Unlike some other old-timers, Reynolds does not resent the high salaries made by modern players. Because training methods are improved, all athletes, baseball players included, are better today, he says. His own first major league contract offer, which he turned down, called for only $400 a month. One of the few college-educated players of his era, he served as American League player representative from 1951 to 1953. At that time the minimum big league salary was $7,000.

When he retired from baseball, Reynolds was offered a job as a money raiser for oil deals in his native Oklahoma. He didn’t enjoy being essentially a promoter, and after a couple of years he took a position with a small drilling fluids company. Within five years he had bought the business, and today is chairman of the board of what has become a flourishing concern. Although he freely admits that it was his baseball fame that got him his initial entree into the oil business, the impression you get talking to this remarkable man is that he would have achieved his current position, albeit perhaps a little more slowly, even if he had never played major league ball. His baseball background, did, of course, help him achieve the office of President of the American Association, which he held 1969-71.

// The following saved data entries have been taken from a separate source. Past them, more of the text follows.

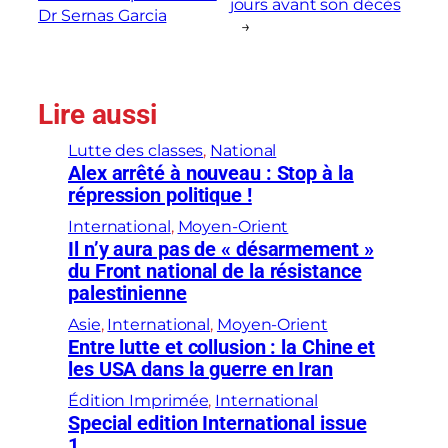
jours avant son décès
Dr Sernas Garcia
→
Lire aussi
Lutte des classes
, 
National
Alex arrêté à nouveau : Stop à la
répression politique !
International
, 
Moyen-Orient
Il n’y aura pas de « désarmement »
du Front national de la résistance
palestinienne
Asie
, 
International
, 
Moyen-Orient
Entre lutte et collusion : la Chine et
les USA dans la guerre en Iran
Édition Imprimée
, 
International
Special edition International issue
1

In addition to this business activities, he is involved in various community affairs. An impressive new baseball facility at his alma mater, Oklahoma State, is named after him, and he was prominent in raising funds for its construction, contributing a substantial amount himself. As busy as he is, however, he took time to pay regular visits to another great player of the past, Lloyd Waner, in the nursing home where Waner was confined until his recent death.

A few years ago Reynolds was approached by some of his fellow Creeks and asked to run for the office of Chief of the Creek Nation. The Creeks, like many other contemporary American Indian groups, are divided into two major political factions, “traditionalists” and “progressives.” Reynolds lost the election, because, he was told, many of the old people thought he “lived too much like a white man.” His reply was that, “We live in a white man’s world, and I can deal with it a lot better than they can.”

It is interesting to contrast the careers, both in and out of baseball, of Louis Sockalexis and Allie Reynolds. Both were blessed with superb God-given athletic ability, and both were thereby enabled to secure far better educations than most young Indians of their respective times. Each then got off to an impressive start in major league baseball. Reynolds clearly could cope with this success, and was able subsequently to capitalize on his baseball renown to achieve prominence in the business world. Sockalexis had only one brilliant season, and then faded rapidly into obscurity; he died in 1913 at the young age of 42. Perhaps the social climate in the early 1940s, when Reynolds reached the majors, was somewhat more tolerant of minorities than it was in the 1890s, when Sockalexis made his debut. Sadly, however, one suspects that Reynolds probably represents an exception, and Sockalexis the rule. Baseball, like other professional sports, offers an avenue of social mobility to skilled athletes who, because they are members of ethnic and racial minorities, or just because they grow up in economically disadvantaged circumstances, might otherwise be doomed to lifetimes of poverty. A few, like Reynolds, are able to handle this sudden adulation emotionally and psychologically, and can take full advantage of the opportunities thus opened to them; too many more, as attested by recent revelations concerning alcoholism and drug abuse in professional sports, cannot – and become victims of the system and of their own success.

Baseball has given much to Allie Reynolds, and to Chief Meyers and Chief Bender and a handful of other Indian players, but they, and Louis Sockalexis, and Jim Thorpe, and Rudy York, and Cal McLish, and dozens of others, have given much more to baseball. It is a shame that their contribution has never been adequately acknowledged.